Aim of the exercise = Produce as output only the lines below starting at the line with "llevar cubrebocas y" and continuing through the line with "Tabla de contenidos", each one exactly as written.

Extracted data entries
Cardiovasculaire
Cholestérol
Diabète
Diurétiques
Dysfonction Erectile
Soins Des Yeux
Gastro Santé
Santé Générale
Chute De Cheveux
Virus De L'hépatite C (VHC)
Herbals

==

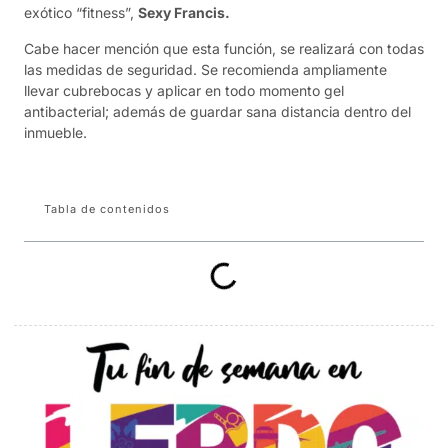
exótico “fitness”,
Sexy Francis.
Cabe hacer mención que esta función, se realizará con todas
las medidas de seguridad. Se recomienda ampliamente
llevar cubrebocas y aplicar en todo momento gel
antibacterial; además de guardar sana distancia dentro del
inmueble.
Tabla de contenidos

Your response =
llevar cubrebocas y aplicar en todo momento gel
antibacterial; además de guardar sana distancia dentro del
inmueble.
Tabla de contenidos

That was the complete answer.